**Testo di riferimento:**
È considerato un eroe italiano, come Giovanni Falcone, di cui fu amico e collega
« Politica e mafia sono due poteri che vivono sul controllo dello stesso territorio: o si fanno la guerra o si mettono d'accordo. »
(Lirio Abbate, Peter Gomez)
Nell'introduzione del libro L'agenda rossa di Paolo Borsellino Marco Travaglio scrive:
« Oggi, quindici anni dopo, non è cambiato nulla. L’impressione è che, ai piani alti del potere, quelle verità indicibili le conoscano in tanti, ma siano d’accordo nel tenerle coperte da una spessa coltre di omissis. Per sempre. L’agenda rossa è la scatola nera della Seconda Repubblica. Grazie a questo libro cominciamo a capire qualcosa anche noi »
(Marco Travaglio)
Salvatore Borsellino, fratello di Paolo Borsellino, parla esplicitamente di "strage di Stato":
« Perché quello che è stato fatto è proprio cercare di fare passare l’assassinio di Paolo e di quei ragazzi che sono morti in via D’Amelio come una strage di mafia. [...] Hanno messo in galera un po’ di persone - tra l’altro condannate per altri motivi e per altre stragi - e in questa maniera ritengono di avere messo una pietra tombale sull’argomento. Devo dire che purtroppo una buona parte dell’opinione pubblica, cioè quella parte che assume le proprie informazioni semplicemente dai canali di massa - televisione e giornali - è caduta in questa chiamiamola “trappola” [...] Quello che noi invece cerchiamo in tutti i modi di far capire alla gente [...] è che questa è una strage di stato, nient’altro che una strage di stato. E vogliamo far capire anche che esiste un disegno ben preciso che non fa andare avanti certe indagini, non fa andare avanti questi processi, che mira a coprire di oblio agli occhi dell’opinione pubblica questa verità, una verità tragica perché mina i fondamenti di questa nostra repubblica. Oggi questa nostra seconda repubblica è una diretta conseguenza delle stragi del ‘92 »
(Salvatore Borsellino)
« Io accetto la... ho sempre accettato il... più che il rischio, la... condizione, quali sono le conseguenze del lavoro che faccio, del luogo dove lo faccio e, vorrei dire, anche di come lo faccio. Lo accetto perché ho scelto, ad un certo punto della mia vita, di farlo e potrei dire che sapevo fin dall'inizio che dovevo correre questi pericoli.
Il... la sensazione di essere un sopravvissuto e di trovarmi in, come viene ritenuto, in... in estremo pericolo, è una sensazione che non si disgiunge dal fatto che io credo ancora profondamente nel lavoro che faccio, so che è necessario che lo faccia, so che è necessario che lo facciano tanti altri assieme a me.
E so anche che tutti noi abbiamo il dovere morale di continuarlo a fare senza lasciarci condizionare... dalla sensazione che, o financo, vorrei dire, dalla certezza, che tutto questo può costarci caro. »
(Paolo Borsellino, intervista a Sposini, inizio luglio 1992)
La figura di Paolo Borsellino, come quella di Giovanni Falcone, ha lasciato un grande esempio nella società civile e nelle istituzioni.

**Consegna:** Nel testo su Paolo Borsellino, come definisce l'agenda rossa Marco Travaglio?

**Dati forniti:**

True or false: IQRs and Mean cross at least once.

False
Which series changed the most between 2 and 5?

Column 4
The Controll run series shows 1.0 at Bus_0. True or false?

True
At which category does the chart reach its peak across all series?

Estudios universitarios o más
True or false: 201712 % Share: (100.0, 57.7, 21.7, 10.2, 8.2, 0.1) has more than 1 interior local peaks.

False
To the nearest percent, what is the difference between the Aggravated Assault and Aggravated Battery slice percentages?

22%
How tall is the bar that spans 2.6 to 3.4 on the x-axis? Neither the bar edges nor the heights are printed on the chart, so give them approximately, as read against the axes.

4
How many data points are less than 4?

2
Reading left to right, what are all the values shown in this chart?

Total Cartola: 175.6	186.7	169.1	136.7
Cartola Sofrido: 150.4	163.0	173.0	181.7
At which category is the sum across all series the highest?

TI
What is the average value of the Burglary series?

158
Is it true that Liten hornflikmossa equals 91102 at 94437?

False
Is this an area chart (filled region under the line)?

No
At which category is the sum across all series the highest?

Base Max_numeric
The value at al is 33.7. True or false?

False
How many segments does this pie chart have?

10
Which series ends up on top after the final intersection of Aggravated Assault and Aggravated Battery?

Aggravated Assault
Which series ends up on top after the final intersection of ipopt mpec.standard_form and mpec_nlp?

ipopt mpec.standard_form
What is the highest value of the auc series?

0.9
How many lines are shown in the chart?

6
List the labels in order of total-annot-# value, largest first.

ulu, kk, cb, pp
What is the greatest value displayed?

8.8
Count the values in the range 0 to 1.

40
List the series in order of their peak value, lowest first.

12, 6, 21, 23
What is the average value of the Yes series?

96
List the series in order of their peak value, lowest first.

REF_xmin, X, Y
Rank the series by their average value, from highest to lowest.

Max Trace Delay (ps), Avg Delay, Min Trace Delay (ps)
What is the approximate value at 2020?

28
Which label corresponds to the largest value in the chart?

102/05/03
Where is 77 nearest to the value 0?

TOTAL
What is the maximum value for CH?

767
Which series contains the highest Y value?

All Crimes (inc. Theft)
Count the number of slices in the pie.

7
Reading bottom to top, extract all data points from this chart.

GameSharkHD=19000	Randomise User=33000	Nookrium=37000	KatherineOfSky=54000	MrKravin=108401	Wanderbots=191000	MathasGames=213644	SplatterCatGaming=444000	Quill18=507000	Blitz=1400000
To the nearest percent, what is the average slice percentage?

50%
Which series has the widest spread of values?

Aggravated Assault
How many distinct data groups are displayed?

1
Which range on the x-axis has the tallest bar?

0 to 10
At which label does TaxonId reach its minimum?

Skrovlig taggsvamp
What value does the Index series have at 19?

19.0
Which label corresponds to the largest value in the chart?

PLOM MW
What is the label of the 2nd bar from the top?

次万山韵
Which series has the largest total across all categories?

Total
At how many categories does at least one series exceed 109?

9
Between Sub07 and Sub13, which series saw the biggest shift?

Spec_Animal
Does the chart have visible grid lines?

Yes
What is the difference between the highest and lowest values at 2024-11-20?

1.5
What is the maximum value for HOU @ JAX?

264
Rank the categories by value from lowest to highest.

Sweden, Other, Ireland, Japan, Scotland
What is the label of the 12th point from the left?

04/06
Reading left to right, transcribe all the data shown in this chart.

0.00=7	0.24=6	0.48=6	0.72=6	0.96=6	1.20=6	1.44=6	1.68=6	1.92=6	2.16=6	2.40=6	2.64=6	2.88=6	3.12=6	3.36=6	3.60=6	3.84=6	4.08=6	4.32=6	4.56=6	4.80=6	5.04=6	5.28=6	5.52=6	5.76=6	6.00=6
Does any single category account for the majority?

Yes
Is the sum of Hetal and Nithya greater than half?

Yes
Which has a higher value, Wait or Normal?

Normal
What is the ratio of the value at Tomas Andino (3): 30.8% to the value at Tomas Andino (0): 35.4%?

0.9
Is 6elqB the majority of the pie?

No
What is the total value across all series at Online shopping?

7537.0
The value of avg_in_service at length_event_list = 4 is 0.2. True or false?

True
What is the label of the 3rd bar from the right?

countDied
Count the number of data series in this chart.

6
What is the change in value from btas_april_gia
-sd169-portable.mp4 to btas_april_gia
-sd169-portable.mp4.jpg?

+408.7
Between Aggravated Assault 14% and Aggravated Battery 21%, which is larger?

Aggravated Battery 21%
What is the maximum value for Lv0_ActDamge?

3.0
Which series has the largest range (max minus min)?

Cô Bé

**Risposta:** La definisce «la scatola nera della Seconda Repubblica».